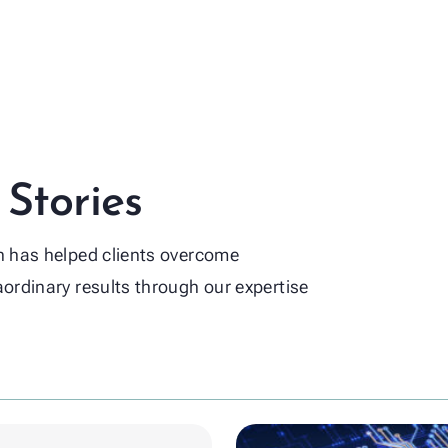
Life Science
Global 
Material
ence
dustries
 Stories
on has helped clients overcome
aordinary results through our expertise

※ ※ ※

# Required work
Everything in the material above should be reproduced exactly, except the pictures.

# Task response
Life Science
Global 
Material
ence
dustries
 Stories
on has helped clients overcome
aordinary results through our expertise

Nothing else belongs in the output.